Gruppenbild mit Wein
Gruppenbild mit Wein
Andreas und Moritz planen Erwerbungen für den zukünftigen Weinkeller
Andreas und Moritz planen Erwerbungen für den zukünftigen Weinkeller
Weinterrassen am Lac Léman
Weinterrassen am Lac Léman
Weintraube mit Aussicht
Weintraube mit Aussicht

Ich war nach dem vielen Wein zwar minimal angetüddelt, aber sicherlich noch unter dem erlaubten Alkohollimit und wir fuhren zur Abkühlung nach Bourg-en-Lavaux, an den Plage de Cully. Dort sprangen wir in den Genfer See, der im Original gar nicht so heißt, sondern den Namen „Lac Léman“ trägt. Der Name ist tausende Jahre alt und ein doppelt gemoppelter Pleonasmus. „Lacus“ kommt aus dem Lateinischen und heißt See. „Leman“ kommt aus dem Keltischen und heißt soviel wie „großes Wasser“. Unabhängig des Namens fühlten wir uns im und am See großes Wasser sehr wohl und vor allem Frank drehte ein paar Runden im Nass, während ich vor allen das Panorama genoss und ein paar Minuten auf der Kaimauer ruhte.

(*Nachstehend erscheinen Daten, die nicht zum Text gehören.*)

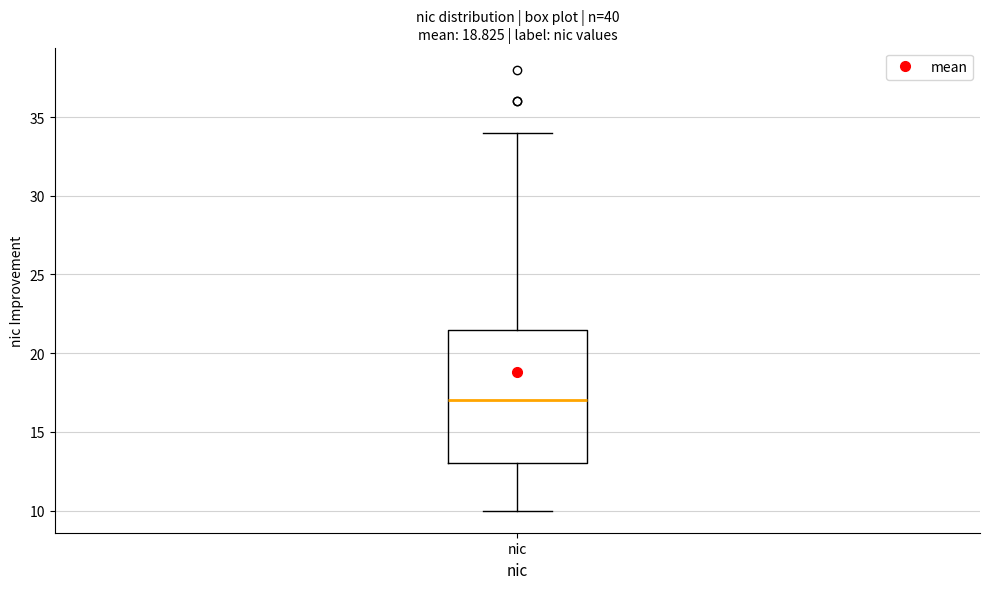

Read this box plot against the y-axis: the position of the median line, the range covered by the box, and the ends of both whiskers. The values are not printed on the chart, so give them approximately, as read against the axis.

median 17.0, box 13.0 to 21.5, whiskers 10.0 to 34.0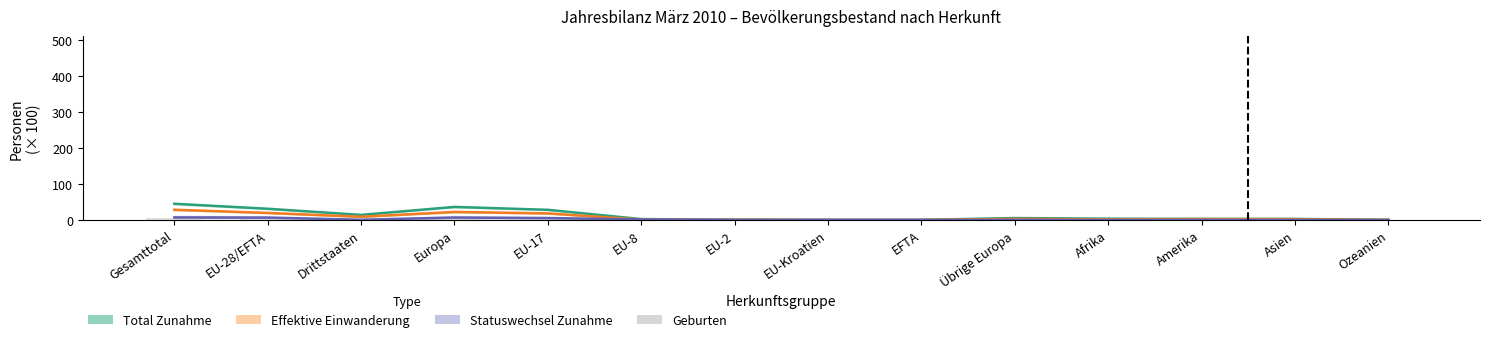

Reading left to right, what are all the values shown in this chart?

Total Zunahme: 44.8	30.9	13.9	36.1	28.0	2.2	0.5	0.1	0.1	5.1	3.3	2.7	2.7	0.1
Effektive Einwanderung: 28.2	19.4	8.8	22.1	18.1	0.8	0.4	0.1	0.1	2.7	1.7	2.3	2.1	0.0
Statuswechsel Zunahme: 6.8	6.4	0.4	6.5	5.1	1.2	0.1	0.0	0.0	0.1	0.1	0.1	0.1	0.0
Geburten: 6.1	3.8	2.4	5.5	3.5	0.1	0.0	0.0	0.0	1.7	0.4	0.1	0.1	0.0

Ich plansche im großen Wasser
Ich plansche im großen Wasser
Frank schwimmt weiter hinaus
Frank schwimmt weiter hinaus

Nach dem Bad stellten wir fest, dass wir alle Punkte des Tages abgearbeitet hatten und ich fuhr das Automobil wieder gen Bern, wo uns Frank einen Tomatensalat (mit Forster Tomaten) bastelte und wir diesen mit etwas Brot verdrückten. Lang wurde der Abend nicht, denn der Folgetag sollte unser großer Wandertag werden.